TEXTO DE LA PÁGINA –
================================

Un mundo digital de todos y para todos, horizontal, que esquivara la tentación capitalista del cercado y la segmentación mercantil. TRON aseguraba que esto era inevitable mientras contaba en su seno con las semillas de su propia perdición. Parte del personal que la hizo posible venía de trabajar como informáticos en las oficinas de Palo Alto, California. Es decir, lo que se conoce como Silicon Valley. De donde proceden Mark Zuckerberg, Elon Musk, Jeff Bezos: gente que se las daba de Jeff Bridges y ahora no son más que millonarios de afinidades fascistas con sumo desinterés por el software libre. O por una Red democrática. O por los derechos humanos. 

Ante este panorama no queda otra que comprender la decisión de Legacy y Ares de haberse refugiado en el optimismo de la primera película, permaneciendo en un pasado inmóvil donde no existe el capitalismo de plataformas ni la Red es capaz de manipular a la población obedeciendo a los intereses de las élites. Pero, precisamente por este empeño en permanecer en 1982, la saga TRON sería proclive a un estudio hauntológico, sirviendo para detectar las potencialidades de nuestro presente según aquel pasado cancelado… Pero vivo dentro de la ficción. ¿Qué es lo que ha hecho la saga TRON con esta posibilidad, no obstante? En efecto: un parque temático para nostálgicos.

Los protagonistas de 'TRON Ares'

En la nueva atracción de este parque temático, el Ares de Jared Leto asegura que le encanta la música de los 80 como prueba de su repentina humanidad. Depeche Mode, en concreto. Entretanto, el videojuego de Space Paranoids que diseñó Flynn (inspirado en el mítico Space Invaders) ha tenido tanto éxito como para espolear eventos multitudinarios del estilo de la Comic-Con, y el argumento de Ares se resume a la disputa de los CEO de dos macrocompañías —Greta Lee, descubierta en Vidas pasadas, contra Evan Peters— por el modo más conveniente de trasplantar elementos de la Red en el mundo físico. Greta Lee, la heroína de Ares que terminará aliándose con el Ares homónimo, quiere usar esta posibilidad para algo parecido al “bien”. 

Con lo que TRON: Ares no es ajena en modo alguno a las derivas ideológicas de nuestro presente. Es más: acepta plenamente sus marcos. Aunque no haya Internet asume que el sistema es el que es, y según las servidumbres de su modelo productivo intensifica la nostalgia hacia la propia TRON: hay una secuencia completa que evoca el acabado retro del filme de 1982 con la obligada reaparición de Bridges. A la película, entonces, no le queda otra que ser previsible y conservadora. Como ya lo era TRON: Legacy. Una traición a la promesa ochentera de TRON. Otra derrota.

================================

Datos extraídos de una colección –
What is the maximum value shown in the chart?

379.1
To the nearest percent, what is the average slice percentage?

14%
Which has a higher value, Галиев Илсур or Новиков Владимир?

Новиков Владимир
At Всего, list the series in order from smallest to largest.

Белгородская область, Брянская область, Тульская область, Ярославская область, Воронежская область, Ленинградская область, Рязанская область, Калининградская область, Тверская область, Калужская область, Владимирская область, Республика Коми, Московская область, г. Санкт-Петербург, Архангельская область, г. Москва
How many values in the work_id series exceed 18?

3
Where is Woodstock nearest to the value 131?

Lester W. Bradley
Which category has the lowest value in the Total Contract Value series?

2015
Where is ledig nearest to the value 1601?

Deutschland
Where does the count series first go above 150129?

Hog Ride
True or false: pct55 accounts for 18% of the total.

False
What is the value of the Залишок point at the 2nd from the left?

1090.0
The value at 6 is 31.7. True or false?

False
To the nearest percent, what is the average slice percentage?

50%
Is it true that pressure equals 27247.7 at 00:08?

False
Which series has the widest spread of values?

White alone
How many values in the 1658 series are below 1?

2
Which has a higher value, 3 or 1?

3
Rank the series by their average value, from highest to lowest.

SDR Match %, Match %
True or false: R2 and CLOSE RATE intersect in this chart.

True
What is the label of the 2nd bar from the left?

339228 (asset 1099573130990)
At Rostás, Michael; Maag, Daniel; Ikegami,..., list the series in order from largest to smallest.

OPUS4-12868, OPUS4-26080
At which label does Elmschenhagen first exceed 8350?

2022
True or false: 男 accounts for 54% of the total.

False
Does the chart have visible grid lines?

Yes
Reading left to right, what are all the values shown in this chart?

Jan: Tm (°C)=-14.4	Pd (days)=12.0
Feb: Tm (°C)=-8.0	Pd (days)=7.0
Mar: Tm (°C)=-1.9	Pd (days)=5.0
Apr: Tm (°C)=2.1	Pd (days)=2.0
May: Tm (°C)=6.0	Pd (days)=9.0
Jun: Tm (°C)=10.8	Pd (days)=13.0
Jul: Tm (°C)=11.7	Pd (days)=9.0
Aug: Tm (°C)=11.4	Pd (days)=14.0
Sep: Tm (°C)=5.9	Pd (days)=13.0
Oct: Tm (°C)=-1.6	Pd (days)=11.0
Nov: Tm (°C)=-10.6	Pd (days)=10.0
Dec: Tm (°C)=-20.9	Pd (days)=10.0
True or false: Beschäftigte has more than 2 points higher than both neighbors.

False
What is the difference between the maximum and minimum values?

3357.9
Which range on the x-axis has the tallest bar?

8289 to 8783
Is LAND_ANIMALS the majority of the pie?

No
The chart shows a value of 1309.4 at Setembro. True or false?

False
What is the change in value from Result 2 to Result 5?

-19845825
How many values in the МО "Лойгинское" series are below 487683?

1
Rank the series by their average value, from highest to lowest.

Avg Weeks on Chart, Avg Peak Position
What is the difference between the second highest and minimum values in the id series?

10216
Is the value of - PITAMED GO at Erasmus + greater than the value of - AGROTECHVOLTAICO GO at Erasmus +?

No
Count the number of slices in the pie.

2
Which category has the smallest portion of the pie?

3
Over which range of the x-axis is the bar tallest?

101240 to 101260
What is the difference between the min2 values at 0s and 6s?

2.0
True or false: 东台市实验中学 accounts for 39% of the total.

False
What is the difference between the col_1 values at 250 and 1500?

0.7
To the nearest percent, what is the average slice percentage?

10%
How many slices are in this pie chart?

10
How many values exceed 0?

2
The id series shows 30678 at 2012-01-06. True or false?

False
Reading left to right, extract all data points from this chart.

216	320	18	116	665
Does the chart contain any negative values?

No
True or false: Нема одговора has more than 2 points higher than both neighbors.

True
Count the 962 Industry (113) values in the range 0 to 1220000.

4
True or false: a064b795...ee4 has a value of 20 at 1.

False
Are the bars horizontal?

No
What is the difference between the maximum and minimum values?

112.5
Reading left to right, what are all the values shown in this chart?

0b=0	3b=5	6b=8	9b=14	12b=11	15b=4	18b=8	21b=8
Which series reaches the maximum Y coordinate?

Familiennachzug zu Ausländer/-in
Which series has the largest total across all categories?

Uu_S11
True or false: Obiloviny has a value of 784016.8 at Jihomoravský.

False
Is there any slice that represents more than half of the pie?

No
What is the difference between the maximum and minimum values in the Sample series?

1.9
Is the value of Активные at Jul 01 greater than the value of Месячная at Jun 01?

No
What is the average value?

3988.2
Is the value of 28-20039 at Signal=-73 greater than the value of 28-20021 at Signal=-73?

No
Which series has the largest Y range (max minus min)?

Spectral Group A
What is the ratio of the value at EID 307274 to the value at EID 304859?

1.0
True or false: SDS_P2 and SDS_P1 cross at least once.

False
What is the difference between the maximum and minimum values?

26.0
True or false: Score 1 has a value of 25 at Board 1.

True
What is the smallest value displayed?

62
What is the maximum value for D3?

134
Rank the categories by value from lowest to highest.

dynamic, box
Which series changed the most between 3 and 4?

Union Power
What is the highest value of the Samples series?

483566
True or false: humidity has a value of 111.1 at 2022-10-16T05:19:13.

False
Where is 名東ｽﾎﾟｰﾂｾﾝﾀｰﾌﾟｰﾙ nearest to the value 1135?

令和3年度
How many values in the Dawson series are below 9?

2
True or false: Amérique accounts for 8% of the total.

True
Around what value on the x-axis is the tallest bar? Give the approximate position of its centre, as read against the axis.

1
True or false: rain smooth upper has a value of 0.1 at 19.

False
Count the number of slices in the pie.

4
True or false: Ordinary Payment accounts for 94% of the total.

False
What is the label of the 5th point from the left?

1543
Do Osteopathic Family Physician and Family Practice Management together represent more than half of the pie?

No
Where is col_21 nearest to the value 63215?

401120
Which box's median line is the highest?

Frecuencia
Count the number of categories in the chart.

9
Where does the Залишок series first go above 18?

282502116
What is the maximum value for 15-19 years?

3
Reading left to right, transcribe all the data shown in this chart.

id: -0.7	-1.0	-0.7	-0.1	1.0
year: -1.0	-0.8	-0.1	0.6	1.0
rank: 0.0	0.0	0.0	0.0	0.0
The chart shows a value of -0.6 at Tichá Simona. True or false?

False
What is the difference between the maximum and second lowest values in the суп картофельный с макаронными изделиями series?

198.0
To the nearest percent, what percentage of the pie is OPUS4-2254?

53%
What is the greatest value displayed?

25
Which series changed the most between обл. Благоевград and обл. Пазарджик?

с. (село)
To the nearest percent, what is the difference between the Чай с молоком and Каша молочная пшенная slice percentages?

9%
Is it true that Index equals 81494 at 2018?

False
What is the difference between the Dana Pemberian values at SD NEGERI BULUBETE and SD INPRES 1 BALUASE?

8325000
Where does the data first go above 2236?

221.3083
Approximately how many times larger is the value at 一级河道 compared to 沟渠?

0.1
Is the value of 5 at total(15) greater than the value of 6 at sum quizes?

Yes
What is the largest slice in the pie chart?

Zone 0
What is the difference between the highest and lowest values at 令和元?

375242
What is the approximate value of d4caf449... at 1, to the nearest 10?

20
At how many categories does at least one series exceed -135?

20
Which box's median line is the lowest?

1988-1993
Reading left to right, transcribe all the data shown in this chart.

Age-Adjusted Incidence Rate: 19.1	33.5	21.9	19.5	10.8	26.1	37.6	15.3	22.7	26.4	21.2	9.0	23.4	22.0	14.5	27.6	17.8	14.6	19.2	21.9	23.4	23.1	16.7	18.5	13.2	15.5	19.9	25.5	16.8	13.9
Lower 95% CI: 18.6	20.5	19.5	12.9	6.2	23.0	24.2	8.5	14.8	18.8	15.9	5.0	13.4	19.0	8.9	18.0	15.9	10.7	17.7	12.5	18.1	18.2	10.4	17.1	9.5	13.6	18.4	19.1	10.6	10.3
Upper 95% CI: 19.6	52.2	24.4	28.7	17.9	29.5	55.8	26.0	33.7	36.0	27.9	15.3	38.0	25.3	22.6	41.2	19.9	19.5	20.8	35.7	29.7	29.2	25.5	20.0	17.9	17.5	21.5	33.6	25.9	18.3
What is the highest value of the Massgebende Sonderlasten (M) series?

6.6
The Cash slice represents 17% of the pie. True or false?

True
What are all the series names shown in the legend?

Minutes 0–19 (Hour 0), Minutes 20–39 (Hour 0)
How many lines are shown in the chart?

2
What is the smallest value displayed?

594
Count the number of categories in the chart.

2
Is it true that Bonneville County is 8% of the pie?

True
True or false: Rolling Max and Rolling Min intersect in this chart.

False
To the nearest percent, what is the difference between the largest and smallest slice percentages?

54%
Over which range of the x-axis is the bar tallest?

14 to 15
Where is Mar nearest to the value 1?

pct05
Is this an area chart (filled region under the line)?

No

================================

LISTA DE TAREAS –
**A)** Según el texto sobre la saga TRON, ¿qué grupo musical pone Ares como ejemplo de la música de los 80 que le encanta?
**B)** Continúa el texto sobre la saga TRON a partir de su última frase.

RESULTADOS DEL EJERCICIO –
**A)** Depeche Mode.

**B)**
Ahora bien, para disimular que no tiene nada que decir a esta TRON: Ares le sigue quedando la estética. También ese empeño por reflexionar sobre la conciencia de las IA —que no deja de estar desfasado en los tiempos de ChatGPT—, pero, sobre todo, eso, la estética. Es lo que, hauntologías aparte, ha pervivido durante más de 40 años, y algo a lo que TRON: Ares se entrega con mayor fortuna que Legacy. Mientras que la película de Kosinski resultaba rutinaria e hinchada, Ares posee una agilidad admirable, que se sabe aprovechar de la sencillez de su argumento para encadenar asombrosas secuencias de acción, incluso de mera contemplación.

Este regreso a la Red —donde, al priorizar la perspectiva de las huestes del Control Central, todo posee un magnético color carmesí— está planificado con solvencia y sentido de lo molón. No termina de sacarle partido a la idea de entremezclar la Red con el mundo al que pertenece Greta Lee —la presencia de las motos de luz y las naves de Space Paranoids en paisajes urbanos se agradece, ¿pero por qué todo tiene que pasar de noche, y con una fotografía tan inexpresiva?—, aunque al igual que pasa con su conformismo, termina dando igual entre la potencia del conjunto. 

Lo que más ayuda en esto, sin duda, es la banda sonora de Nine Inch Nails. Una dignísima sucesora de las partituras de Wendy Carlos y Daft Punk, que realza la práctica totalidad de los fotogramas de Ares. En ocasiones rozando el exceso, igualmente sin dejar de ser eficaz hasta extremos ridículos. De modo que TRON: Ares es una película muy, muy disfrutable. Satisfactoria, vertiginosa incluso. También ciertamente vacía, aquejada por la certeza de su transitoriedad. Lo que es un parque temático, vaya. Llevamos ya unos cuantos años con películas así, sabemos cómo va.